━━━━━ THE INPUT

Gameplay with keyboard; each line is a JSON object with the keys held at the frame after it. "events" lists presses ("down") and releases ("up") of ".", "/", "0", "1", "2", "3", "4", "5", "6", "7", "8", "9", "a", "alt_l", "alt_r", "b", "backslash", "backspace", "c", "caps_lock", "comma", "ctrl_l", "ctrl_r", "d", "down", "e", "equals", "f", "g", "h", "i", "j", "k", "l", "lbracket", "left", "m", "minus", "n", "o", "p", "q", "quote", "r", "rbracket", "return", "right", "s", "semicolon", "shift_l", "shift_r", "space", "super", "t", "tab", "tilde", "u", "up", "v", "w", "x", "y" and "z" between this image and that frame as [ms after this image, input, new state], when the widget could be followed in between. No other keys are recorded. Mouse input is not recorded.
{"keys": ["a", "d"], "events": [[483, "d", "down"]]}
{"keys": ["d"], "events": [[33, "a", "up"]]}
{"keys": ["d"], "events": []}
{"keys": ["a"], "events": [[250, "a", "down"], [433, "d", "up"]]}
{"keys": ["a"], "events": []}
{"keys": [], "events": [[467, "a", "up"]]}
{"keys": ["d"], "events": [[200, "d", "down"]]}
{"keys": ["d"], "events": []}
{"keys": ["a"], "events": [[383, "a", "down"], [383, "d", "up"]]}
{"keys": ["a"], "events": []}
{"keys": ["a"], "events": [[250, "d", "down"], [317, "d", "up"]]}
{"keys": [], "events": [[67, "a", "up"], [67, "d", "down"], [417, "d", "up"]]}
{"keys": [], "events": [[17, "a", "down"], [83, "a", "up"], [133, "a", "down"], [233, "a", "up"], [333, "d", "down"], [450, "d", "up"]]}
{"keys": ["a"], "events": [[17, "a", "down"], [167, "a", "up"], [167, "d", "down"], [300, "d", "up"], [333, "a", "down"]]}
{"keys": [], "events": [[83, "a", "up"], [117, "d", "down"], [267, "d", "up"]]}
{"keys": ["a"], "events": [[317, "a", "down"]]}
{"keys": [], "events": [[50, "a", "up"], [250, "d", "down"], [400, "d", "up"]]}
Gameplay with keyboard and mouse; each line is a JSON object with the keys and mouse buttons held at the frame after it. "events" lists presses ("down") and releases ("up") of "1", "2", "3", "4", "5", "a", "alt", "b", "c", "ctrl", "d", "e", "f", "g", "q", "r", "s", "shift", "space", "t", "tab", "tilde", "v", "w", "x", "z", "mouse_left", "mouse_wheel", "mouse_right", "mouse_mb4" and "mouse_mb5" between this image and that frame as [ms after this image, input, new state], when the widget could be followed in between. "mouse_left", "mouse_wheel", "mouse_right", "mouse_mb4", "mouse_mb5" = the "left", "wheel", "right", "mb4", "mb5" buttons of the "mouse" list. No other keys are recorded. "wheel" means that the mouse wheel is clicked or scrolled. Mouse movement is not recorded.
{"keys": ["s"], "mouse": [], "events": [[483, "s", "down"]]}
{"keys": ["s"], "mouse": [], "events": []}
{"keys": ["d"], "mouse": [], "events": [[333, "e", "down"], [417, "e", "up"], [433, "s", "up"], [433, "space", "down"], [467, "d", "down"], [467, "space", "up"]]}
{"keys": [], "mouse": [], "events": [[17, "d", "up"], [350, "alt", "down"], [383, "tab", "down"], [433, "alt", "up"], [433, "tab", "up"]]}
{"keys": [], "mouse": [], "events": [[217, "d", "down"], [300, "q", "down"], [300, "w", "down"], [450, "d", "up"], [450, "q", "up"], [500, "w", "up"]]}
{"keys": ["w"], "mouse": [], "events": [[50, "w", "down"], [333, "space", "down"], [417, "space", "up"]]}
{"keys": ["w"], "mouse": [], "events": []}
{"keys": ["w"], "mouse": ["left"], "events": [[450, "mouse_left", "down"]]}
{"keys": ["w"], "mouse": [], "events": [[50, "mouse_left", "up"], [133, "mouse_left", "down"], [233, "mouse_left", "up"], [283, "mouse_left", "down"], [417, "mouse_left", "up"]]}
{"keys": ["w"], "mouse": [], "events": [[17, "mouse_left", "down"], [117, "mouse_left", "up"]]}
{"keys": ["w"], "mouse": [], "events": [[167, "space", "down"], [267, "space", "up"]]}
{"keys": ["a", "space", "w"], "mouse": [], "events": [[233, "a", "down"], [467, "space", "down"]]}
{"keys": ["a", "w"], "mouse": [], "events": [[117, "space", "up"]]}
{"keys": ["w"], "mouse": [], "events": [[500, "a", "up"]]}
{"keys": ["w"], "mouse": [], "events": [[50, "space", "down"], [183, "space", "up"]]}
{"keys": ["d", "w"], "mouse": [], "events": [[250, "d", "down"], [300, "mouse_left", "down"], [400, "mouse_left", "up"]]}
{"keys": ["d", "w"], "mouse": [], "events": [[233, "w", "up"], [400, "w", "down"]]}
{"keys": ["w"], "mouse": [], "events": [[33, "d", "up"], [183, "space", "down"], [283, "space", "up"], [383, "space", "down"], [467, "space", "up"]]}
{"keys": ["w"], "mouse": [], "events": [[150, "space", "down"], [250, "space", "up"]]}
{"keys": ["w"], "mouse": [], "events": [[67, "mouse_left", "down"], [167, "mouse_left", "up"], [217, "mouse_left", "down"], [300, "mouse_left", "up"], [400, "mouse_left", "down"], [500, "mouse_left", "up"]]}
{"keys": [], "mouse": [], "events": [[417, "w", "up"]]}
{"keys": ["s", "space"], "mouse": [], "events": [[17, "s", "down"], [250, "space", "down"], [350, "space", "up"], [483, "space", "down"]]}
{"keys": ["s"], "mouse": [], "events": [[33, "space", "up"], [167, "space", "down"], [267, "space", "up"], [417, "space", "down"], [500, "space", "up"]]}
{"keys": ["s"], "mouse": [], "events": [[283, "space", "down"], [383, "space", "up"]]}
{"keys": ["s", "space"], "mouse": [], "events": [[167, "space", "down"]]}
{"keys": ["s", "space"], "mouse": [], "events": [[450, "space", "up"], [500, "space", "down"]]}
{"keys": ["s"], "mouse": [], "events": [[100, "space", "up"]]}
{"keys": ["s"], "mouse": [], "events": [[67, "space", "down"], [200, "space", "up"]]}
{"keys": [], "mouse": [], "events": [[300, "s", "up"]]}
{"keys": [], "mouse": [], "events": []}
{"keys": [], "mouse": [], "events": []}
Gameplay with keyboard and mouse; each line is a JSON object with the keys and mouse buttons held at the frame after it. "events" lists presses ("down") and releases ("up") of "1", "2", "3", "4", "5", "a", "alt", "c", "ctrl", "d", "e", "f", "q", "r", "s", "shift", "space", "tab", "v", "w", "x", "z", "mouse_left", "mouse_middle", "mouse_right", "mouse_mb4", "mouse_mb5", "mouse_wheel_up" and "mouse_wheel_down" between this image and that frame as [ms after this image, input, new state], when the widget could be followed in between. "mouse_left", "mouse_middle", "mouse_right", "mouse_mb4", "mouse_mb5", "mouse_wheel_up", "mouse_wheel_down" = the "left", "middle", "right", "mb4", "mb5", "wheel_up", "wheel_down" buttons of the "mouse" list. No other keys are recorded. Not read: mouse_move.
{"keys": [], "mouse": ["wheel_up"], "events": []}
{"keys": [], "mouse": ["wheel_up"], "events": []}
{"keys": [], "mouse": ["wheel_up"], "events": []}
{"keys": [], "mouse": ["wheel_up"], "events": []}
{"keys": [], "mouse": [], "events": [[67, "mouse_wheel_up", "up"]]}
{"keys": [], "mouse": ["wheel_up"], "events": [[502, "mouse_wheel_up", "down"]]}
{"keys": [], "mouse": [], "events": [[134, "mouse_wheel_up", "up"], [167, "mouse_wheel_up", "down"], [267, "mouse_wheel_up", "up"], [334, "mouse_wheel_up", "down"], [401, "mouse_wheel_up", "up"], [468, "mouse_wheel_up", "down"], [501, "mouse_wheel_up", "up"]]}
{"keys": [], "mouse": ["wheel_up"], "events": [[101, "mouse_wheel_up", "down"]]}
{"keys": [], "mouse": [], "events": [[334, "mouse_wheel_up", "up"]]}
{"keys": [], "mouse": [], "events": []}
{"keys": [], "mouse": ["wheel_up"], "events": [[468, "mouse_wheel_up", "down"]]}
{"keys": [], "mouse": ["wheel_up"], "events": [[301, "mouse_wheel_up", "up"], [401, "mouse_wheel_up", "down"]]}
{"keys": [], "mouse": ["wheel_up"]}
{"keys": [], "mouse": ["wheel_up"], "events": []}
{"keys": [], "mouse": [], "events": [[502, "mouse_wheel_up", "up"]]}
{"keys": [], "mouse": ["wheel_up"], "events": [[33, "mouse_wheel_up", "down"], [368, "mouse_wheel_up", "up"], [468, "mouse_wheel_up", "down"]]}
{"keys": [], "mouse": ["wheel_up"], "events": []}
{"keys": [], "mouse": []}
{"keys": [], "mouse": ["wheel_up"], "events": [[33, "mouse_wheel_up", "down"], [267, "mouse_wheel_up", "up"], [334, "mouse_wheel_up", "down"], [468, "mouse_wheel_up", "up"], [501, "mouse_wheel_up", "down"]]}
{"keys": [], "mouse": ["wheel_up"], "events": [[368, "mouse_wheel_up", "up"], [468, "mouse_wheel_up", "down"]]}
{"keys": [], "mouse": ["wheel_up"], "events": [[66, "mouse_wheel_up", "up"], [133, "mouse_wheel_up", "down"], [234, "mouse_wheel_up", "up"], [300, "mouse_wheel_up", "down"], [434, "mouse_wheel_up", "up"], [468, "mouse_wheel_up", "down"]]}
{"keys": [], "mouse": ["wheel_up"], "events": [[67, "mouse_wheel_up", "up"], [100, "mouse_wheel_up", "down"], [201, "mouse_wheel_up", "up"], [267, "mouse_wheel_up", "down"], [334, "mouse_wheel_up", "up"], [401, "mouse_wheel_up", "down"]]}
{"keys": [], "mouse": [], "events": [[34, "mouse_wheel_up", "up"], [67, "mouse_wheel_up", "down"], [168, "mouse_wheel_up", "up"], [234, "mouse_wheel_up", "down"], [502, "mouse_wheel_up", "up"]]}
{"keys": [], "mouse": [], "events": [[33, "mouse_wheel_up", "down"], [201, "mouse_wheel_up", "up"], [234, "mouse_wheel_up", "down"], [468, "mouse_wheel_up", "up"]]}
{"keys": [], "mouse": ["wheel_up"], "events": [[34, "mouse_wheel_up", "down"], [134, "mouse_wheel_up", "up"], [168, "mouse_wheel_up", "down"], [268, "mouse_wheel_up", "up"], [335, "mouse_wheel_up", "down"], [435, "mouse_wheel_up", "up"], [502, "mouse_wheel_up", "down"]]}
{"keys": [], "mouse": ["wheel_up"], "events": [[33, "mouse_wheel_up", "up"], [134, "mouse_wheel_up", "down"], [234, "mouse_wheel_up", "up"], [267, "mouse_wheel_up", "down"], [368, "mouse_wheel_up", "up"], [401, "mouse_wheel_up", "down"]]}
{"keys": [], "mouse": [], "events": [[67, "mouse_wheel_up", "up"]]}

━━━━━━━━━━

• INSTRUCTIONS FOR THE TASK: Looking at the records above, say how many lines contain the string "tilde". Give the number and no other words.

• THE COMPLETED TASK: 2